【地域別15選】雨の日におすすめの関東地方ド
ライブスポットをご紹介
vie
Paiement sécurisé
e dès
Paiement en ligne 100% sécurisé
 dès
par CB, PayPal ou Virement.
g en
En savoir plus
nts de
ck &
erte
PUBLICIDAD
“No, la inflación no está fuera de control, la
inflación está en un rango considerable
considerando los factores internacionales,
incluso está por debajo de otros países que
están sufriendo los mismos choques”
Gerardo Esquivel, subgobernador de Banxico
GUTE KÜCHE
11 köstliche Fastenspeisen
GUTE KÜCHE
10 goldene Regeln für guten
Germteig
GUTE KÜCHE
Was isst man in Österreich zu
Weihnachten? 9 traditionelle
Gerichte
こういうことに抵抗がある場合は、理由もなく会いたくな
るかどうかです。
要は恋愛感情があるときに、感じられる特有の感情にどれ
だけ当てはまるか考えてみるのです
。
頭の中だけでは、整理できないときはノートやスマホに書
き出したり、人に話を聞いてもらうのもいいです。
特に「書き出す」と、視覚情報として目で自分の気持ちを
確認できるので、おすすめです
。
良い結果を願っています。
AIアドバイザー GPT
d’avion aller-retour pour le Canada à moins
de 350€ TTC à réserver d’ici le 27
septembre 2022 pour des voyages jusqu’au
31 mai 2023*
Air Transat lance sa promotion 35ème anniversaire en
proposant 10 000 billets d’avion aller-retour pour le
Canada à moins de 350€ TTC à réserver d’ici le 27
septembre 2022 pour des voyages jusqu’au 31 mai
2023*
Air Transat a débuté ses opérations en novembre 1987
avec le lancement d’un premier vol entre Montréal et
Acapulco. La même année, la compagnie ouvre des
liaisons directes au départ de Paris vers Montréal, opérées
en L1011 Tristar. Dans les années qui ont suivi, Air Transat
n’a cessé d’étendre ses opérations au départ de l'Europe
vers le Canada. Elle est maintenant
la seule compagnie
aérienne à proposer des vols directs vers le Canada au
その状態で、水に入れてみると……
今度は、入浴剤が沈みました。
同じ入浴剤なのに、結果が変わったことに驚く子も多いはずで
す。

-.-.-

Exercise objective =
Reproduce every line of the listing above verbatim, in the same order and with the same line breaks.

Solution for this task =
【地域別15選】雨の日におすすめの関東地方ド
ライブスポットをご紹介
vie
Paiement sécurisé
e dès
Paiement en ligne 100% sécurisé
 dès
par CB, PayPal ou Virement.
g en
En savoir plus
nts de
ck &
erte
PUBLICIDAD
“No, la inflación no está fuera de control, la
inflación está en un rango considerable
considerando los factores internacionales,
incluso está por debajo de otros países que
están sufriendo los mismos choques”
Gerardo Esquivel, subgobernador de Banxico
GUTE KÜCHE
11 köstliche Fastenspeisen
GUTE KÜCHE
10 goldene Regeln für guten
Germteig
GUTE KÜCHE
Was isst man in Österreich zu
Weihnachten? 9 traditionelle
Gerichte
こういうことに抵抗がある場合は、理由もなく会いたくな
るかどうかです。
要は恋愛感情があるときに、感じられる特有の感情にどれ
だけ当てはまるか考えてみるのです
。
頭の中だけでは、整理できないときはノートやスマホに書
き出したり、人に話を聞いてもらうのもいいです。
特に「書き出す」と、視覚情報として目で自分の気持ちを
確認できるので、おすすめです
。
良い結果を願っています。
AIアドバイザー GPT
d’avion aller-retour pour le Canada à moins
de 350€ TTC à réserver d’ici le 27
septembre 2022 pour des voyages jusqu’au
31 mai 2023*
Air Transat lance sa promotion 35ème anniversaire en
proposant 10 000 billets d’avion aller-retour pour le
Canada à moins de 350€ TTC à réserver d’ici le 27
septembre 2022 pour des voyages jusqu’au 31 mai
2023*
Air Transat a débuté ses opérations en novembre 1987
avec le lancement d’un premier vol entre Montréal et
Acapulco. La même année, la compagnie ouvre des
liaisons directes au départ de Paris vers Montréal, opérées
en L1011 Tristar. Dans les années qui ont suivi, Air Transat
n’a cessé d’étendre ses opérations au départ de l'Europe
vers le Canada. Elle est maintenant
la seule compagnie
aérienne à proposer des vols directs vers le Canada au
その状態で、水に入れてみると……
今度は、入浴剤が沈みました。
同じ入浴剤なのに、結果が変わったことに驚く子も多いはずで
す。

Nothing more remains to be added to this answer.